┌─ EXCERPTED DATA

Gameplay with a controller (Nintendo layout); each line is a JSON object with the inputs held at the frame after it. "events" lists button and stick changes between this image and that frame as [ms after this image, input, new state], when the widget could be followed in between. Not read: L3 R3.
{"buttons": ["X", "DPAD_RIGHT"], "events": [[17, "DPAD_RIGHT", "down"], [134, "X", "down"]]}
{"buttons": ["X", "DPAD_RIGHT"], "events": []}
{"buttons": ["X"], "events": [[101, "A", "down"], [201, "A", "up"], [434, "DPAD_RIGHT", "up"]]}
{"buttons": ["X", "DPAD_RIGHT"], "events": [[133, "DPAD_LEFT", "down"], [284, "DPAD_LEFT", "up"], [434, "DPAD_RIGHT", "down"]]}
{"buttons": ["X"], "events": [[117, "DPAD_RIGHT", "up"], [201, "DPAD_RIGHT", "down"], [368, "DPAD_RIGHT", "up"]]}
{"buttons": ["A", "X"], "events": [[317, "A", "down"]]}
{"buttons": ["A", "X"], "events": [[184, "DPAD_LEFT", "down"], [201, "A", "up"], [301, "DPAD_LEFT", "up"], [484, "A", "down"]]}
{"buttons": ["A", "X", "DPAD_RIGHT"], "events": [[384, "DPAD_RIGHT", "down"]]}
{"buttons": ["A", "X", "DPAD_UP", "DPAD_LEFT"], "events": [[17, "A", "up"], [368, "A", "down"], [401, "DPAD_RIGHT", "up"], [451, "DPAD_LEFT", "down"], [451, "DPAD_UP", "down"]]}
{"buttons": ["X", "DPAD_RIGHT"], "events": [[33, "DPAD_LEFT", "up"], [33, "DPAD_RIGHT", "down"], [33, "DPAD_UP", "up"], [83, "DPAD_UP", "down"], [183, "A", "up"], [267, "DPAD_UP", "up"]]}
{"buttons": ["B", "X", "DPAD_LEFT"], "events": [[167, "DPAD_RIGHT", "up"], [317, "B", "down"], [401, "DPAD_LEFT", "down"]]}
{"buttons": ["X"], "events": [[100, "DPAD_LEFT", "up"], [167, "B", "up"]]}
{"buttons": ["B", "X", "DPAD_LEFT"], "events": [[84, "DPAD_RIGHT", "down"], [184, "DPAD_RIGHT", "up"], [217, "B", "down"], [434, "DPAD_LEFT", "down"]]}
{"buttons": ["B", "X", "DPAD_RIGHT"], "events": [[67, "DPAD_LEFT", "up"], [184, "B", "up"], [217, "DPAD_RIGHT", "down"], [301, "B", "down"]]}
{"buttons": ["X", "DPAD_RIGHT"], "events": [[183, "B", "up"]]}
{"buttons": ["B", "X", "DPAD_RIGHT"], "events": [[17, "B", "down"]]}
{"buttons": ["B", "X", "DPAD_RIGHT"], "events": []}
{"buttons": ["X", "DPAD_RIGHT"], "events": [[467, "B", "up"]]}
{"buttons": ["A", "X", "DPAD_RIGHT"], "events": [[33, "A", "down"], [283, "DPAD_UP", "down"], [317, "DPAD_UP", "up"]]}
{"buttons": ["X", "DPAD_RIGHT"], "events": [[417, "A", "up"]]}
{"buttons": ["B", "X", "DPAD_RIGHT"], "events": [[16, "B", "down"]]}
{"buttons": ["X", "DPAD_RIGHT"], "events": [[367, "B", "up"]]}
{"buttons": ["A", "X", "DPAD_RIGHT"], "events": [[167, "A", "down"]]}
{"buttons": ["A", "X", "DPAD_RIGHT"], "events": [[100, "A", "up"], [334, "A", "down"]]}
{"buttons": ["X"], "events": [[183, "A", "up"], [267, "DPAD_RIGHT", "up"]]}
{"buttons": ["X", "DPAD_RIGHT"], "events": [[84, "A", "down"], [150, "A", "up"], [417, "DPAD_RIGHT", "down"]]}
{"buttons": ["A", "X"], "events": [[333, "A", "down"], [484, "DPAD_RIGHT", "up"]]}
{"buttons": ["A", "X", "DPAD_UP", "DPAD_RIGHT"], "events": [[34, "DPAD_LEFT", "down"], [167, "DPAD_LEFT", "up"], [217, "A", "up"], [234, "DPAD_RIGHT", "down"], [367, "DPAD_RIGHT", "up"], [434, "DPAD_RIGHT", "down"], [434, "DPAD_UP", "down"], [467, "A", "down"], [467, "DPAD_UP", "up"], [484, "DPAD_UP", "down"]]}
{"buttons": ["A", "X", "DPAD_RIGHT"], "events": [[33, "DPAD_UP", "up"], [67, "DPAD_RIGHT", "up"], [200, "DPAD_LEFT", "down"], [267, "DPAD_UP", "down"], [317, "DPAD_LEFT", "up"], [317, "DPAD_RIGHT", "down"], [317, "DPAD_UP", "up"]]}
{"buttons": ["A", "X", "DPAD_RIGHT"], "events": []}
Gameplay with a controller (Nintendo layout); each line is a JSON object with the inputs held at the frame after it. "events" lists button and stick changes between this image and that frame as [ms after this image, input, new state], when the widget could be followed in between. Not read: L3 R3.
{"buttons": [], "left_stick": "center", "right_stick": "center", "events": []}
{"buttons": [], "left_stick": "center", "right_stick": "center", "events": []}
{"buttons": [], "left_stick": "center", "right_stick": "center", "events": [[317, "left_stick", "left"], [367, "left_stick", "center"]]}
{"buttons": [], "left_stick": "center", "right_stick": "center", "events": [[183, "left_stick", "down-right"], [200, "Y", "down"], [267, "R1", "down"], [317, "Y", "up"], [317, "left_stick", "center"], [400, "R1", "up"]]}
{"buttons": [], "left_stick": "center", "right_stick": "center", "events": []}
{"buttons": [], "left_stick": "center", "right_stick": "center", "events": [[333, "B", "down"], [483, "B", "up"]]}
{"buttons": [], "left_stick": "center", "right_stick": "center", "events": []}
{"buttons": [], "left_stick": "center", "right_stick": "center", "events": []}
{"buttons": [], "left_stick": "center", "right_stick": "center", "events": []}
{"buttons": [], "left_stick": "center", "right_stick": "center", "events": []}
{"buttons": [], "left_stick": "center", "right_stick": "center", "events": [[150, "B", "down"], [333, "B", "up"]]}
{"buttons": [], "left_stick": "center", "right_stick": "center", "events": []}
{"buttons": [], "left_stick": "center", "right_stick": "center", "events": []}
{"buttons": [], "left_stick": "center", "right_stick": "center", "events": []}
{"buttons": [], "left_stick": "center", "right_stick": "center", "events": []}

└─

**WHAT IS REQUIRED**
Would you please write out the entire listing exactly?

**ANSWER SPACE**
Gameplay with a controller (Nintendo layout); each line is a JSON object with the inputs held at the frame after it. "events" lists button and stick changes between this image and that frame as [ms after this image, input, new state], when the widget could be followed in between. Not read: L3 R3.
{"buttons": ["X", "DPAD_RIGHT"], "events": [[17, "DPAD_RIGHT", "down"], [134, "X", "down"]]}
{"buttons": ["X", "DPAD_RIGHT"], "events": []}
{"buttons": ["X"], "events": [[101, "A", "down"], [201, "A", "up"], [434, "DPAD_RIGHT", "up"]]}
{"buttons": ["X", "DPAD_RIGHT"], "events": [[133, "DPAD_LEFT", "down"], [284, "DPAD_LEFT", "up"], [434, "DPAD_RIGHT", "down"]]}
{"buttons": ["X"], "events": [[117, "DPAD_RIGHT", "up"], [201, "DPAD_RIGHT", "down"], [368, "DPAD_RIGHT", "up"]]}
{"buttons": ["A", "X"], "events": [[317, "A", "down"]]}
{"buttons": ["A", "X"], "events": [[184, "DPAD_LEFT", "down"], [201, "A", "up"], [301, "DPAD_LEFT", "up"], [484, "A", "down"]]}
{"buttons": ["A", "X", "DPAD_RIGHT"], "events": [[384, "DPAD_RIGHT", "down"]]}
{"buttons": ["A", "X", "DPAD_UP", "DPAD_LEFT"], "events": [[17, "A", "up"], [368, "A", "down"], [401, "DPAD_RIGHT", "up"], [451, "DPAD_LEFT", "down"], [451, "DPAD_UP", "down"]]}
{"buttons": ["X", "DPAD_RIGHT"], "events": [[33, "DPAD_LEFT", "up"], [33, "DPAD_RIGHT", "down"], [33, "DPAD_UP", "up"], [83, "DPAD_UP", "down"], [183, "A", "up"], [267, "DPAD_UP", "up"]]}
{"buttons": ["B", "X", "DPAD_LEFT"], "events": [[167, "DPAD_RIGHT", "up"], [317, "B", "down"], [401, "DPAD_LEFT", "down"]]}
{"buttons": ["X"], "events": [[100, "DPAD_LEFT", "up"], [167, "B", "up"]]}
{"buttons": ["B", "X", "DPAD_LEFT"], "events": [[84, "DPAD_RIGHT", "down"], [184, "DPAD_RIGHT", "up"], [217, "B", "down"], [434, "DPAD_LEFT", "down"]]}
{"buttons": ["B", "X", "DPAD_RIGHT"], "events": [[67, "DPAD_LEFT", "up"], [184, "B", "up"], [217, "DPAD_RIGHT", "down"], [301, "B", "down"]]}
{"buttons": ["X", "DPAD_RIGHT"], "events": [[183, "B", "up"]]}
{"buttons": ["B", "X", "DPAD_RIGHT"], "events": [[17, "B", "down"]]}
{"buttons": ["B", "X", "DPAD_RIGHT"], "events": []}
{"buttons": ["X", "DPAD_RIGHT"], "events": [[467, "B", "up"]]}
{"buttons": ["A", "X", "DPAD_RIGHT"], "events": [[33, "A", "down"], [283, "DPAD_UP", "down"], [317, "DPAD_UP", "up"]]}
{"buttons": ["X", "DPAD_RIGHT"], "events": [[417, "A", "up"]]}
{"buttons": ["B", "X", "DPAD_RIGHT"], "events": [[16, "B", "down"]]}
{"buttons": ["X", "DPAD_RIGHT"], "events": [[367, "B", "up"]]}
{"buttons": ["A", "X", "DPAD_RIGHT"], "events": [[167, "A", "down"]]}
{"buttons": ["A", "X", "DPAD_RIGHT"], "events": [[100, "A", "up"], [334, "A", "down"]]}
{"buttons": ["X"], "events": [[183, "A", "up"], [267, "DPAD_RIGHT", "up"]]}
{"buttons": ["X", "DPAD_RIGHT"], "events": [[84, "A", "down"], [150, "A", "up"], [417, "DPAD_RIGHT", "down"]]}
{"buttons": ["A", "X"], "events": [[333, "A", "down"], [484, "DPAD_RIGHT", "up"]]}
{"buttons": ["A", "X", "DPAD_UP", "DPAD_RIGHT"], "events": [[34, "DPAD_LEFT", "down"], [167, "DPAD_LEFT", "up"], [217, "A", "up"], [234, "DPAD_RIGHT", "down"], [367, "DPAD_RIGHT", "up"], [434, "DPAD_RIGHT", "down"], [434, "DPAD_UP", "down"], [467, "A", "down"], [467, "DPAD_UP", "up"], [484, "DPAD_UP", "down"]]}
{"buttons": ["A", "X", "DPAD_RIGHT"], "events": [[33, "DPAD_UP", "up"], [67, "DPAD_RIGHT", "up"], [200, "DPAD_LEFT", "down"], [267, "DPAD_UP", "down"], [317, "DPAD_LEFT", "up"], [317, "DPAD_RIGHT", "down"], [317, "DPAD_UP", "up"]]}
{"buttons": ["A", "X", "DPAD_RIGHT"], "events": []}
Gameplay with a controller (Nintendo layout); each line is a JSON object with the inputs held at the frame after it. "events" lists button and stick changes between this image and that frame as [ms after this image, input, new state], when the widget could be followed in between. Not read: L3 R3.
{"buttons": [], "left_stick": "center", "right_stick": "center", "events": []}
{"buttons": [], "left_stick": "center", "right_stick": "center", "events": []}
{"buttons": [], "left_stick": "center", "right_stick": "center", "events": [[317, "left_stick", "left"], [367, "left_stick", "center"]]}
{"buttons": [], "left_stick": "center", "right_stick": "center", "events": [[183, "left_stick", "down-right"], [200, "Y", "down"], [267, "R1", "down"], [317, "Y", "up"], [317, "left_stick", "center"], [400, "R1", "up"]]}
{"buttons": [], "left_stick": "center", "right_stick": "center", "events": []}
{"buttons": [], "left_stick": "center", "right_stick": "center", "events": [[333, "B", "down"], [483, "B", "up"]]}
{"buttons": [], "left_stick": "center", "right_stick": "center", "events": []}
{"buttons": [], "left_stick": "center", "right_stick": "center", "events": []}
{"buttons": [], "left_stick": "center", "right_stick": "center", "events": []}
{"buttons": [], "left_stick": "center", "right_stick": "center", "events": []}
{"buttons": [], "left_stick": "center", "right_stick": "center", "events": [[150, "B", "down"], [333, "B", "up"]]}
{"buttons": [], "left_stick": "center", "right_stick": "center", "events": []}
{"buttons": [], "left_stick": "center", "right_stick": "center", "events": []}
{"buttons": [], "left_stick": "center", "right_stick": "center", "events": []}
{"buttons": [], "left_stick": "center", "right_stick": "center", "events": []}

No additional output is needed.